ストーリー

水戸老公(里見浩太朗)一行は、新吉(伊澤柾樹)の母親・お松がいるという浜松へ。一行は金兵衛(木村元)、おすみ(吉田久美)の父娘が営む旅籠に世話になり、名物の鰻料理に舌鼓を打つのだった。ちょうど参勤交代の行列が、浜松に立ち寄っていたので、その侍たちで賑わっていたが、金兵衛の話だと旅籠や料理屋は儲けがないという。

参勤交代の大名行列は、美作津山藩藩主・森長成(宮下裕治)の一行である。長成の側用人の小野一馬(長野克弘)は、何者かが長成の命を狙っていることを察知し、共に百姓に扮して本陣を抜け出した。だが、不審者として追われ、小野は藩士に斬りかかられ深手を負ってしまう。そこへ弥七(内藤剛志)が助けに入り、その間に長成は川へと飛び込み逃げるのだった。

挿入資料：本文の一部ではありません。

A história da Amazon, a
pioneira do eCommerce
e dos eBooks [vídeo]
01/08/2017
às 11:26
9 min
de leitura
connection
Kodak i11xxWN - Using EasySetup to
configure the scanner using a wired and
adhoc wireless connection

旅籠では、新吉がおすみに、母親探しをしていることを話していた。唯一の手がかりは、新吉が持っているお守りだった。お守りを見たおすみは、お守りは浜名湖の近くにある館山寺のものであるが、新吉がひとりで行くには遠いので、八兵衛と一緒に行くことを勧めるのだった。
老公たちは金兵衛とおすみに連れられ、川辺での鰻漁を見せてもらっていた。すると、藪の中からずぶ濡れで憔悴しきった若い男が現れた。一行は男を旅籠へと連れて行き、事情を聞いたが、茂吉という名前以外しどろもどろで要領を得ない。そこへ、弥七から知らせが入る。弥七から昨夜の話を聞いた老公は、弥七がかくまっている男と一緒にいて、川に逃げた男が茂吉であると想像するのだった。
ぐずぐずしている八兵衛(林家三平)にしびれを切らした新吉は、ひとりで館山寺に向かおうとしていた。そこに茂吉と出くわし、新吉と茂吉は一緒に館山寺へ出かける。館山寺の僧に話を聞くと、お松は確かに浜松にいたが、3年前に西へ行くと言って出て行ったという。浜松に母がいると思っていた新吉は、すっかり落ち込んでしまう。重い足どりで寺から帰る二人の前に突然、無幻斎(大沢樹生)が現れ、襲いかかってきた。そこへ東条隼斗(市瀬秀和)現れて、二人の窮地を救うのだった。
お娟(由美かおる)の調べで、茂吉は美作津山藩主・森長成であることが明らかになった。また、美作津山藩家老の戸田主計(磯部勉)が長成の命を狙っており、浜松藩家老の土屋主膳(原口剛)もこの企みに関わっていることもわかった。老公は弥七がかくまっている小野から事情を聞くことにした。小野によると、戸田は長成を亡き者にして先代の子供を藩主に据え、藩政を我が物にしようと企んでいるという。
無幻斎によって長成の居場所を知った戸田は土屋とともに、金兵衛を呼び出した。土屋は金兵衛に、長成に出す食事に毒を混ぜるよう命じ、逆らえば鰻料理を出すことを禁じると脅したのだった。金兵衛は、料理に毒を盛るがその料理を出すことが出来なかった。しかし、何も知らないおすみは、残っていた毒入りの料理を膳にのせて長成の元へと運んでしまうのだった。それに気がついた金兵衛が、すぐに止めに入り大事には至らなかったが、金兵衛から理由を聴いた長成は責任を感じ、自らの身分そして事情を皆に話すのだった。
老公は戸田らの悪事を暴くため、一計を案じる。生類哀れみの令に倣って鰻料理を禁じるといった藩の触書に背いて、金兵衛と鰻の蒲焼を店先で売った。噂を聞きつけた戸田と土屋らは旅籠にやってきて、長成を見るやいなや捕らえようと襲いかかってきたが、その場で老公により戸田と土屋は今回の企み、そして今までの悪事を追求され観念するのだった。長成も、この一件で知り得たことを肝に銘じると誓い浜松を後にするのだった。